╔══

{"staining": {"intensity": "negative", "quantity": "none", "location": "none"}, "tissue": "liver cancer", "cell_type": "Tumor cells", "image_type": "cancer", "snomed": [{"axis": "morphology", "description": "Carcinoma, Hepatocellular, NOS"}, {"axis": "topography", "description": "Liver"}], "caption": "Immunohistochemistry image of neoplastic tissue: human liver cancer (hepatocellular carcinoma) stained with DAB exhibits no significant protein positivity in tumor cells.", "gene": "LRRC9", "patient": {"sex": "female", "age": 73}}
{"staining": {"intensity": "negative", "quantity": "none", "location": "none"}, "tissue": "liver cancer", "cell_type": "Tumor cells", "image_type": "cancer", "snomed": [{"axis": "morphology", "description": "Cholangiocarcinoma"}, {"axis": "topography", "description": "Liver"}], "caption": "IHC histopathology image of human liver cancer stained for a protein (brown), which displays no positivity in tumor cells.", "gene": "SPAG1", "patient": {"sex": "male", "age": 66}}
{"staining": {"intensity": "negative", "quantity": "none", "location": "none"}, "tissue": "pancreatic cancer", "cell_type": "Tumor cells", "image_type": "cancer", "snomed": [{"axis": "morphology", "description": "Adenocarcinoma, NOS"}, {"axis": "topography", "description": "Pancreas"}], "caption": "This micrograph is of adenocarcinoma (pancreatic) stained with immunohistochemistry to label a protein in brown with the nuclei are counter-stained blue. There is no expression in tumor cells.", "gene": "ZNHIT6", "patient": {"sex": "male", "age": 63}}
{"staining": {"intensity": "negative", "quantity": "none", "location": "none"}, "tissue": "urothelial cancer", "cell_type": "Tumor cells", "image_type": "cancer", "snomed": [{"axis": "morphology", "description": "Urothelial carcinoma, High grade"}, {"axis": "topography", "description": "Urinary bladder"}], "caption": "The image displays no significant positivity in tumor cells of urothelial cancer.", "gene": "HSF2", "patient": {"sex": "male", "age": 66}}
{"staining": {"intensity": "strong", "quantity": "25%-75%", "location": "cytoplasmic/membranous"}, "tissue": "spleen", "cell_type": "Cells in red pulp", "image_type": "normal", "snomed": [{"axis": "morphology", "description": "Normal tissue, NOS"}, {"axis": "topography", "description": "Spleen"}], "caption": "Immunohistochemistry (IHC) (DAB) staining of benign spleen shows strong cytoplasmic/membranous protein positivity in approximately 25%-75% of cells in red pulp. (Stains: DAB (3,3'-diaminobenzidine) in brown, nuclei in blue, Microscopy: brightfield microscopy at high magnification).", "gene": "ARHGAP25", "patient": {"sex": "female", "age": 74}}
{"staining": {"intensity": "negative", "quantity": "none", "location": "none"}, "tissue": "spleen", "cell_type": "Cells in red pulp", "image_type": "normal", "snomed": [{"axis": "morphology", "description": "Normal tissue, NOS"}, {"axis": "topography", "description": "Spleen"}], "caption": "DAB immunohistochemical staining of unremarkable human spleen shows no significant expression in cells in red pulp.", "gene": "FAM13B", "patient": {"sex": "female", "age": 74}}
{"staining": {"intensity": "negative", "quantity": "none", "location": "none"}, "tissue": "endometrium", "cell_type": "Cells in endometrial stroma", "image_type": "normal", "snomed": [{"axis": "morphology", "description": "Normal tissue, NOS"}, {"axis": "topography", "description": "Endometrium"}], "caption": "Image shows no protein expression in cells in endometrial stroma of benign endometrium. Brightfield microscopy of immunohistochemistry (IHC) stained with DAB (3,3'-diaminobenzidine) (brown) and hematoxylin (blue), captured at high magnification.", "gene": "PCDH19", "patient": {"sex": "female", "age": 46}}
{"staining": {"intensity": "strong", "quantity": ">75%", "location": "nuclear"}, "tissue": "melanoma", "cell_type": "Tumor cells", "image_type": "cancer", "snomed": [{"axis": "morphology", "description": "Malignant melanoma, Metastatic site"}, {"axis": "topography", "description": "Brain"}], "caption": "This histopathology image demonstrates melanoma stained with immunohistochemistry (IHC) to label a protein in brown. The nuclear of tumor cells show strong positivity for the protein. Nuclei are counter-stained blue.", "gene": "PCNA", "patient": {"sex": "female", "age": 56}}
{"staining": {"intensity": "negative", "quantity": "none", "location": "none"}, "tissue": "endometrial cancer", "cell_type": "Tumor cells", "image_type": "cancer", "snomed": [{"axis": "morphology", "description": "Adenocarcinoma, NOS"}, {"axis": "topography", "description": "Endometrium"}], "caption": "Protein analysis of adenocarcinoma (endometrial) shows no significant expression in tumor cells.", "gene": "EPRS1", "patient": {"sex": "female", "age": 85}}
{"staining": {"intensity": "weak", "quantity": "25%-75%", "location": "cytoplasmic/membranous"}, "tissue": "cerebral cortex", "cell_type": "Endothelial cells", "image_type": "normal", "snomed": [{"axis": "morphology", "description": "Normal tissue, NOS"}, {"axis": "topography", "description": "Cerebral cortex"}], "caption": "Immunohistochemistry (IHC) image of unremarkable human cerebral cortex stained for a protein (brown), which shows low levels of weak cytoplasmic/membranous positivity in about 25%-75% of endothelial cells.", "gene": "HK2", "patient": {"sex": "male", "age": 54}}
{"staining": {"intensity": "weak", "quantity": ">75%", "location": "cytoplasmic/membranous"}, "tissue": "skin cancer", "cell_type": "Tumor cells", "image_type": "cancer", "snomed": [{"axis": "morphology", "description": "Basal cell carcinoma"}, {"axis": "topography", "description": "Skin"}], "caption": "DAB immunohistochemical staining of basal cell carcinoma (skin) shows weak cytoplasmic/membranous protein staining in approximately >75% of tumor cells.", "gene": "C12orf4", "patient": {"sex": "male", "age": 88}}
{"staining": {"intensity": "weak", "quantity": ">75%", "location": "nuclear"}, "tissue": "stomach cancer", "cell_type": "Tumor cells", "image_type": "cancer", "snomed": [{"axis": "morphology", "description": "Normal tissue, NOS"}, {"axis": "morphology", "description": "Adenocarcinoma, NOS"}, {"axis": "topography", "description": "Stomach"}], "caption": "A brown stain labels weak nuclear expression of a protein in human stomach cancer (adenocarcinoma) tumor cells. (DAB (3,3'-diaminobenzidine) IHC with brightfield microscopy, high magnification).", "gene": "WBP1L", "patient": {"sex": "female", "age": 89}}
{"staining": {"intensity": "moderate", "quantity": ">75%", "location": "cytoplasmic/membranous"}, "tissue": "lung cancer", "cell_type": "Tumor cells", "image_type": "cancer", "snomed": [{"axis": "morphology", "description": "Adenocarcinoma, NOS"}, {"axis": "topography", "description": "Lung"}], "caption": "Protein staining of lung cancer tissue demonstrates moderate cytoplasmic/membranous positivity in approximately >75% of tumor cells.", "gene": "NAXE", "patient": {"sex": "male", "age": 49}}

╚══

Give back exactly the lines starting at the one with "staining of basal" and running to the end of the listing. Include both ends.

- **ANSWER SECTION**
{"staining": {"intensity": "weak", "quantity": ">75%", "location": "cytoplasmic/membranous"}, "tissue": "skin cancer", "cell_type": "Tumor cells", "image_type": "cancer", "snomed": [{"axis": "morphology", "description": "Basal cell carcinoma"}, {"axis": "topography", "description": "Skin"}], "caption": "DAB immunohistochemical staining of basal cell carcinoma (skin) shows weak cytoplasmic/membranous protein staining in approximately >75% of tumor cells.", "gene": "C12orf4", "patient": {"sex": "male", "age": 88}}
{"staining": {"intensity": "weak", "quantity": ">75%", "location": "nuclear"}, "tissue": "stomach cancer", "cell_type": "Tumor cells", "image_type": "cancer", "snomed": [{"axis": "morphology", "description": "Normal tissue, NOS"}, {"axis": "morphology", "description": "Adenocarcinoma, NOS"}, {"axis": "topography", "description": "Stomach"}], "caption": "A brown stain labels weak nuclear expression of a protein in human stomach cancer (adenocarcinoma) tumor cells. (DAB (3,3'-diaminobenzidine) IHC with brightfield microscopy, high magnification).", "gene": "WBP1L", "patient": {"sex": "female", "age": 89}}
{"staining": {"intensity": "moderate", "quantity": ">75%", "location": "cytoplasmic/membranous"}, "tissue": "lung cancer", "cell_type": "Tumor cells", "image_type": "cancer", "snomed": [{"axis": "morphology", "description": "Adenocarcinoma, NOS"}, {"axis": "topography", "description": "Lung"}], "caption": "Protein staining of lung cancer tissue demonstrates moderate cytoplasmic/membranous positivity in approximately >75% of tumor cells.", "gene": "NAXE", "patient": {"sex": "male", "age": 49}}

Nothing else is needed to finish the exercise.